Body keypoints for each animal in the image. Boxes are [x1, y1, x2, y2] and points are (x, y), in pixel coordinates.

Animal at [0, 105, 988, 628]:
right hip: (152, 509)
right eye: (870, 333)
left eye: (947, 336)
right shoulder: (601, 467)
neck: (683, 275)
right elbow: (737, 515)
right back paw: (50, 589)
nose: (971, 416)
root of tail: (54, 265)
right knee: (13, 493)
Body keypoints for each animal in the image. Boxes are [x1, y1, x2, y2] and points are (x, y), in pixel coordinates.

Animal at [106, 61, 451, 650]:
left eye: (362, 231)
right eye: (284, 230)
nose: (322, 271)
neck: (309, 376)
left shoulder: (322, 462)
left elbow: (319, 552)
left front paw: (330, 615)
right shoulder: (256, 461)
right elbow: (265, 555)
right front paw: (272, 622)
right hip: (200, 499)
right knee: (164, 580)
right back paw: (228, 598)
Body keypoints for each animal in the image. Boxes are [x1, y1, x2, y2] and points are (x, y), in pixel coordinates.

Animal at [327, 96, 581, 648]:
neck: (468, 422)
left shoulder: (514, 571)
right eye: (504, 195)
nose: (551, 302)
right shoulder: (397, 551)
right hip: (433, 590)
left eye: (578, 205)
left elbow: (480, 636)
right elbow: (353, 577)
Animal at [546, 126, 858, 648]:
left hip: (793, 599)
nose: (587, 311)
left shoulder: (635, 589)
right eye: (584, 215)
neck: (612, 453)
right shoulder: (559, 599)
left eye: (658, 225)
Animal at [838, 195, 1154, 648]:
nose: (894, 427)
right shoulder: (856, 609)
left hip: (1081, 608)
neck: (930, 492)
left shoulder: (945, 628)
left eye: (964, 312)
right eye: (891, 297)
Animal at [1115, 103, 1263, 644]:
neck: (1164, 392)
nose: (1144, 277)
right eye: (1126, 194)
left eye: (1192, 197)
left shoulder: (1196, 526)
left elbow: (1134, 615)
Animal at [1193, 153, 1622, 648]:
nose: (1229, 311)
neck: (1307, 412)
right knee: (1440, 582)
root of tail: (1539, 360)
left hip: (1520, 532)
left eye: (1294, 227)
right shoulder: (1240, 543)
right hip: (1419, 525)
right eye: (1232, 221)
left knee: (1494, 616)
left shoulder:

○ ○ ○ ○ ○

▶ _YOUR ASSIGNMENT_
Repeat the material above in its entirety, exactly.

▶ _SOLUTION TO THIS EXERCISE_
Body keypoints for each animal in the image. Boxes are [x1, y1, x2, y2] and points are (x, y), in pixel coordinates.

Animal at [0, 105, 988, 628]:
right hip: (152, 509)
right eye: (870, 333)
left eye: (947, 336)
right shoulder: (601, 467)
neck: (683, 275)
right elbow: (737, 515)
right back paw: (50, 589)
nose: (971, 416)
root of tail: (54, 265)
right knee: (13, 493)
Body keypoints for each animal in the image. Boxes are [x1, y1, x2, y2] and points are (x, y), in pixel coordinates.

Animal at [106, 61, 451, 650]:
left eye: (362, 231)
right eye: (284, 230)
nose: (322, 271)
neck: (309, 376)
left shoulder: (322, 462)
left elbow: (319, 552)
left front paw: (330, 615)
right shoulder: (256, 461)
right elbow: (265, 555)
right front paw: (272, 622)
right hip: (200, 499)
right knee: (164, 580)
right back paw: (228, 598)
Body keypoints for each animal in the image. Boxes are [x1, y1, x2, y2] and points are (x, y), in pixel coordinates.

Animal at [327, 96, 581, 648]:
neck: (468, 422)
left shoulder: (514, 571)
right eye: (504, 195)
nose: (551, 302)
right shoulder: (397, 551)
right hip: (433, 590)
left eye: (578, 205)
left elbow: (480, 636)
right elbow: (353, 577)
Animal at [546, 126, 858, 648]:
left hip: (793, 599)
nose: (587, 311)
left shoulder: (635, 589)
right eye: (584, 215)
neck: (612, 453)
right shoulder: (559, 599)
left eye: (658, 225)
Animal at [838, 195, 1154, 648]:
nose: (894, 427)
right shoulder: (856, 609)
left hip: (1081, 608)
neck: (930, 492)
left shoulder: (945, 628)
left eye: (964, 312)
right eye: (891, 297)
Animal at [1115, 103, 1263, 644]:
neck: (1164, 392)
nose: (1144, 277)
right eye: (1126, 194)
left eye: (1192, 197)
left shoulder: (1196, 526)
left elbow: (1134, 615)
Animal at [1193, 153, 1622, 648]:
nose: (1229, 311)
neck: (1307, 412)
right knee: (1440, 582)
root of tail: (1539, 360)
left hip: (1520, 532)
left eye: (1294, 227)
right shoulder: (1240, 543)
right hip: (1419, 525)
right eye: (1232, 221)
left knee: (1494, 616)
left shoulder:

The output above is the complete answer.